Choosing the Right Algorithm¶
Following is a simple decision tree to help you get started quickly with MAPIE. Reality is of course a bit more complex, so feel free to browse the documentation for nuanced explanations.
Key Criteria¶
Measuring Prediction Uncertainty¶
MAPIE can measure prediction uncertainty in the form of computing prediction sets (for classification) or intervals (for regression, including time series), using conformal prediction methods.
Many methods make the hypothesis that data is exchangeable, so it is a first criteria to consider when choosing a method.
Dataset Size
Another important criteria is the size of the conformalization dataset:
- For small datasets, cross conformal methods are necessary to use the data as efficiently as possible.
- For larger datasets (1000+ samples1), split conformal methods are recommended as they are simpler (do not require model retraining).
Controlling Prediction Errors¶
MAPIE also implements risk control methods to control prediction errors:
- Binary classification: any metric (or set of metrics) can be controlled — precision, accuracy, or custom functions.
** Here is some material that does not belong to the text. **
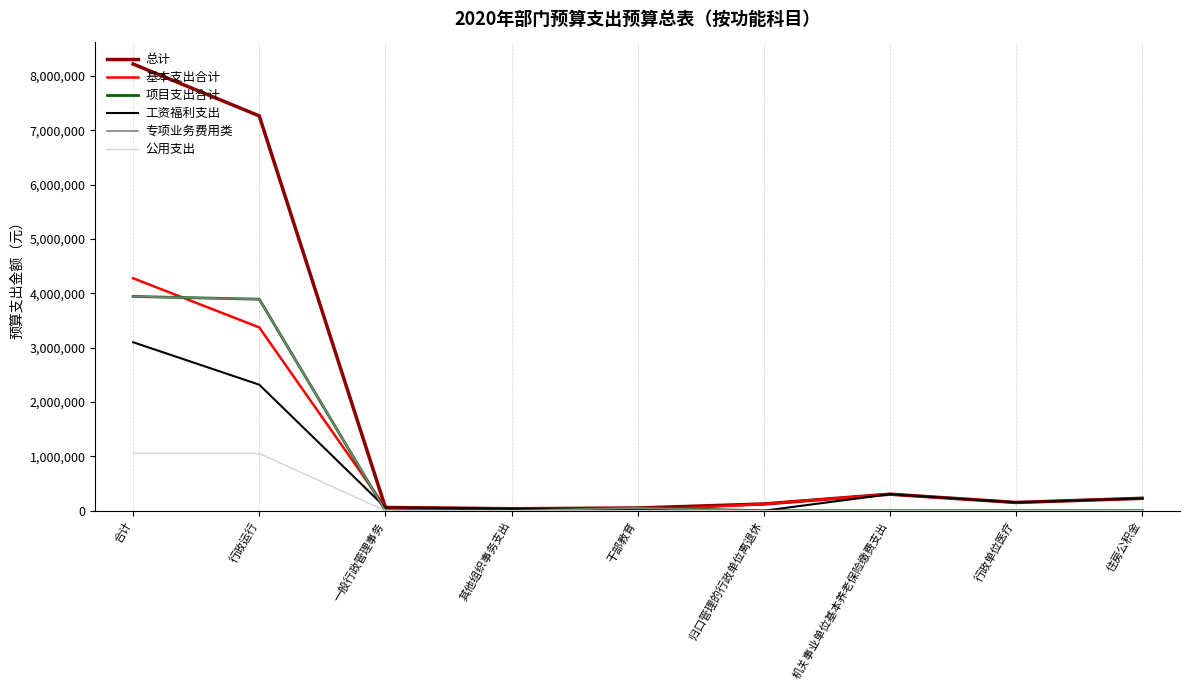

Does the chart display data point markers on the line(s)?

No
The prediction parameters to tune (e.g., a threshold on predicted probability) can be multi-dimensional for complex use cases.
- Multilabel classification & image segmentation: only the precision and recall metrics can be controlled.
-
Angelopoulos, A. N., & Bates, S. (2021). A gentle introduction to conformal prediction and distribution-free uncertainty quantification. arXiv preprint arXiv:2107.07511. ↩